Your objective:
I'd like an exact copy of every line from the start of the entries below through the line containing "hospital stay: no.", please.

Collected data entries:

● ● ● ● ● ● ●

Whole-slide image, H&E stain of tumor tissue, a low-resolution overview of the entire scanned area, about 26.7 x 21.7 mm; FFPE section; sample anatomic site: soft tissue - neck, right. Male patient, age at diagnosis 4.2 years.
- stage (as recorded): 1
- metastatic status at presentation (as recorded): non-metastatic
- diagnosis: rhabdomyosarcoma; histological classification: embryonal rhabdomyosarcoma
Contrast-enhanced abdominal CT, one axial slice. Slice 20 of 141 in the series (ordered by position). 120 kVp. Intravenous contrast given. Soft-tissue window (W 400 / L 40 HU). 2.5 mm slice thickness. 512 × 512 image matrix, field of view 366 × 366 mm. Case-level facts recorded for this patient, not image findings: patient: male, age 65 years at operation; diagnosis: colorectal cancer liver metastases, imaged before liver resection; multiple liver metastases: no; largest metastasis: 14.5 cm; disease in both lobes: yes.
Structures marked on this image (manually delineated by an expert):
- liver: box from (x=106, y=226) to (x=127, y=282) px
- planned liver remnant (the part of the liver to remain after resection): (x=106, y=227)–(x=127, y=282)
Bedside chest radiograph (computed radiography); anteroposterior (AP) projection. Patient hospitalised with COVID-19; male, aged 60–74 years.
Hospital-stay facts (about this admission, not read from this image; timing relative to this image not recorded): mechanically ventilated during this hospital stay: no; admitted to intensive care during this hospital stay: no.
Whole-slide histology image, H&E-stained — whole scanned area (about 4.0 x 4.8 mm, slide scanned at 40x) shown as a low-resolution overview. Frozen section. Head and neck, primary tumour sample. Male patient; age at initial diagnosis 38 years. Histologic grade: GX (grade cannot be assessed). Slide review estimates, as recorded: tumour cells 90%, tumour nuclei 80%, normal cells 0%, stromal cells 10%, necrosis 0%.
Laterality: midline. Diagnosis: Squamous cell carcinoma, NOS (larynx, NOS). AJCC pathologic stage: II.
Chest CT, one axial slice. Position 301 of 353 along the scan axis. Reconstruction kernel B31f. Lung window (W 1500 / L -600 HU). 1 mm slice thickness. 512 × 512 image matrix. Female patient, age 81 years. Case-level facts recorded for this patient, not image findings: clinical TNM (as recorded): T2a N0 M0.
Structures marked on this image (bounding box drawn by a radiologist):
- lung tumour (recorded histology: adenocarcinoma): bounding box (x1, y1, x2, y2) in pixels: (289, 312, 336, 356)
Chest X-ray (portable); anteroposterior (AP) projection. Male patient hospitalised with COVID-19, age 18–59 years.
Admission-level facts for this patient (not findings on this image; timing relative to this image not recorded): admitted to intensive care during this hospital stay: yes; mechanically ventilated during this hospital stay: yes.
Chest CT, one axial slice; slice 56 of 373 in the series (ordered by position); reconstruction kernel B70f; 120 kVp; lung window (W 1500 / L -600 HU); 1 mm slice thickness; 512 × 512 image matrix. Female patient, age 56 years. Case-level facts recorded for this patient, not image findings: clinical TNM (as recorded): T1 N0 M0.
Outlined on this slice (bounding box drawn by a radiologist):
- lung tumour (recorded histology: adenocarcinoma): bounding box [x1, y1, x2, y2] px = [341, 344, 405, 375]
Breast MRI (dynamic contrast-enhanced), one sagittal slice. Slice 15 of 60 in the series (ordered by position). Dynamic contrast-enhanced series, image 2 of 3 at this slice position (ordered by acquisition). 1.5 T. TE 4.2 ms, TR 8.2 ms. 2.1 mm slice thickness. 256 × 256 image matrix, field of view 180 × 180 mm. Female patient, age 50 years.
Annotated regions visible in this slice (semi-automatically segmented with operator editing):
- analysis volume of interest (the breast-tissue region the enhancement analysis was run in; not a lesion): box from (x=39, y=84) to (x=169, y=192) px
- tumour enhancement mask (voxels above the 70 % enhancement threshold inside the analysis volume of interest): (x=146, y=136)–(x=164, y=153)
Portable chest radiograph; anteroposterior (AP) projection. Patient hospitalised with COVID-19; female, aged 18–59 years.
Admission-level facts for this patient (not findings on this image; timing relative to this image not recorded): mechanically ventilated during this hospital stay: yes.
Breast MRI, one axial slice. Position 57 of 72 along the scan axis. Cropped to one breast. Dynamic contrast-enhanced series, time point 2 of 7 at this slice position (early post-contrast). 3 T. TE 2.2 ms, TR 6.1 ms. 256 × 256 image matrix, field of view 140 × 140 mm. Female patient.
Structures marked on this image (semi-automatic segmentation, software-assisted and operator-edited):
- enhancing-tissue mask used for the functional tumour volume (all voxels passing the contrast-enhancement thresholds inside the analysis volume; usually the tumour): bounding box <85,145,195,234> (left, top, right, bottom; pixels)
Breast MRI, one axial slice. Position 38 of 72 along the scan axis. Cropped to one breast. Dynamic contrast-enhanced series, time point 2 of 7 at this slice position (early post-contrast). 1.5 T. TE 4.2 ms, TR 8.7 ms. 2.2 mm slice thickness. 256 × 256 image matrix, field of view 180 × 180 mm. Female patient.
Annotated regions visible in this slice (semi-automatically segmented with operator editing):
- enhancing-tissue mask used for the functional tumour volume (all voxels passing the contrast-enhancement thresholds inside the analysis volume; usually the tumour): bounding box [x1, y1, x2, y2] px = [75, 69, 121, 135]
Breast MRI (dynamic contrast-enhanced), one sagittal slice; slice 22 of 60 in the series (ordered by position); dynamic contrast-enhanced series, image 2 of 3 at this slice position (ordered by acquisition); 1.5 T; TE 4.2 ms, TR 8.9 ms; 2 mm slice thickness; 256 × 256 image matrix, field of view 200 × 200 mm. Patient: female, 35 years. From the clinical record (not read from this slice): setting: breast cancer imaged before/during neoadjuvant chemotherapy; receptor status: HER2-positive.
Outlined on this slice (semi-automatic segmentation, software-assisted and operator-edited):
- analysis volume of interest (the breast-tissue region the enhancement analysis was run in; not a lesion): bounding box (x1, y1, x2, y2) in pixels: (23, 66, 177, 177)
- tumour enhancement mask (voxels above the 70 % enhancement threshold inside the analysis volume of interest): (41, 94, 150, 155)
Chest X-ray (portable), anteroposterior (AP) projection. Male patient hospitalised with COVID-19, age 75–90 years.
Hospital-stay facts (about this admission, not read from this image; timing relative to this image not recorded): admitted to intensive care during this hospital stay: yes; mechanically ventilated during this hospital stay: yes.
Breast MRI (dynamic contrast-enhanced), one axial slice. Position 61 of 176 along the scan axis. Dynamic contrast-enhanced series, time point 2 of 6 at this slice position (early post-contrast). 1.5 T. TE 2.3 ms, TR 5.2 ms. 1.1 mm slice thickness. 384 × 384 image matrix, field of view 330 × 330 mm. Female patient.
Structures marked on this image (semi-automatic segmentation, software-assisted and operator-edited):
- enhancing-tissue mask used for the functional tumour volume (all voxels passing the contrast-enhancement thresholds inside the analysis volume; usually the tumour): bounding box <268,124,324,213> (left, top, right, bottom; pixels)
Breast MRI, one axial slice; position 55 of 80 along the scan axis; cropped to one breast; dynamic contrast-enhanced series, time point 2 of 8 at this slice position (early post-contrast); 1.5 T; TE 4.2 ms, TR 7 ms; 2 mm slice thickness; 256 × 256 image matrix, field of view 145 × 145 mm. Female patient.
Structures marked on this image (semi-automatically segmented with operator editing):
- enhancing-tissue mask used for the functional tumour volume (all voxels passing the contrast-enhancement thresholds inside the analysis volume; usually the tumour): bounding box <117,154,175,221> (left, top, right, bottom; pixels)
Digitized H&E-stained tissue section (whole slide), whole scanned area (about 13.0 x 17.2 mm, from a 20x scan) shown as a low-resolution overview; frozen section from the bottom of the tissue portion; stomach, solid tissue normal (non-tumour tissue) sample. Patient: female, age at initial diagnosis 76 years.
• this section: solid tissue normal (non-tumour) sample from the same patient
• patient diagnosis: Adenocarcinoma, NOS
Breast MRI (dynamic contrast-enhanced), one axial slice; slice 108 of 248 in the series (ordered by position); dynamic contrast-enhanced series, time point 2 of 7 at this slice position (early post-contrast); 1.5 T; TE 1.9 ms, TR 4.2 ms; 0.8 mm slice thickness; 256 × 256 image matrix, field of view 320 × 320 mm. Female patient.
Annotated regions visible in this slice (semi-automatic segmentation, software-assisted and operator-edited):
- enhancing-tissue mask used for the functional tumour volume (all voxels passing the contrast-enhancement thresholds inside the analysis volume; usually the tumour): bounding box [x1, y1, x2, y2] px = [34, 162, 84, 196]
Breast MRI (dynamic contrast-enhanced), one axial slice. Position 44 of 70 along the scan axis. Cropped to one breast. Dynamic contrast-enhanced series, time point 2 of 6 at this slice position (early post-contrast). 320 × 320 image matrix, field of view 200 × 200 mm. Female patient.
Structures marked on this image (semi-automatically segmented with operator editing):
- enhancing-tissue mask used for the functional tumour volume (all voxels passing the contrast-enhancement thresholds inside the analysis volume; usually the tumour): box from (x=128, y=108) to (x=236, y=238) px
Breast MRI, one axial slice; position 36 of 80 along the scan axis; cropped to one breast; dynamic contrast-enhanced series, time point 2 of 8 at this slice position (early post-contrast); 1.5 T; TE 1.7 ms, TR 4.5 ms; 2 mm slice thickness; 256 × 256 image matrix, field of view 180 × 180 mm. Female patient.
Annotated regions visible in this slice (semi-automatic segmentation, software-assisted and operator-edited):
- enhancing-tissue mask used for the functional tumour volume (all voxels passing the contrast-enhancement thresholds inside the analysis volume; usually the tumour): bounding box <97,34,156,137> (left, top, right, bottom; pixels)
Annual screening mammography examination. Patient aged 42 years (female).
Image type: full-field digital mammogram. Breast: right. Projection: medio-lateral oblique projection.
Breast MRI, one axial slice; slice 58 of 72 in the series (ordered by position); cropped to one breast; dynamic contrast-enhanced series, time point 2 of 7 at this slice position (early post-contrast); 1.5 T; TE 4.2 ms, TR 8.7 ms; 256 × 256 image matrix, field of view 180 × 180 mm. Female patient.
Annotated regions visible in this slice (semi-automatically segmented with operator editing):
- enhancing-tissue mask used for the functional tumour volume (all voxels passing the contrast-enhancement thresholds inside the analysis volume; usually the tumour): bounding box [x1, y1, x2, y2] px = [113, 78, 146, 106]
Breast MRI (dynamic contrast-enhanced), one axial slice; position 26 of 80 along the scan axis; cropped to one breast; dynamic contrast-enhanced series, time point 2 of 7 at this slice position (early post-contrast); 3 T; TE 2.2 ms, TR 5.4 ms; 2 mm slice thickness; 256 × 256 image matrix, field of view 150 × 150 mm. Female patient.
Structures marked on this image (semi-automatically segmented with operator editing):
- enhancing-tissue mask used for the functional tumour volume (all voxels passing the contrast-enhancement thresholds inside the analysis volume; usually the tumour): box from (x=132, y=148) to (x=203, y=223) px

● ● ● ● ● ● ●

Answer to the problem:
Whole-slide image, H&E stain of tumor tissue, a low-resolution overview of the entire scanned area, about 26.7 x 21.7 mm; FFPE section; sample anatomic site: soft tissue - neck, right. Male patient, age at diagnosis 4.2 years.
- stage (as recorded): 1
- metastatic status at presentation (as recorded): non-metastatic
- diagnosis: rhabdomyosarcoma; histological classification: embryonal rhabdomyosarcoma
Contrast-enhanced abdominal CT, one axial slice. Slice 20 of 141 in the series (ordered by position). 120 kVp. Intravenous contrast given. Soft-tissue window (W 400 / L 40 HU). 2.5 mm slice thickness. 512 × 512 image matrix, field of view 366 × 366 mm. Case-level facts recorded for this patient, not image findings: patient: male, age 65 years at operation; diagnosis: colorectal cancer liver metastases, imaged before liver resection; multiple liver metastases: no; largest metastasis: 14.5 cm; disease in both lobes: yes.
Structures marked on this image (manually delineated by an expert):
- liver: box from (x=106, y=226) to (x=127, y=282) px
- planned liver remnant (the part of the liver to remain after resection): (x=106, y=227)–(x=127, y=282)
Bedside chest radiograph (computed radiography); anteroposterior (AP) projection. Patient hospitalised with COVID-19; male, aged 60–74 years.
Hospital-stay facts (about this admission, not read from this image; timing relative to this image not recorded): mechanically ventilated during this hospital stay: no; admitted to intensive care during this hospital stay: no.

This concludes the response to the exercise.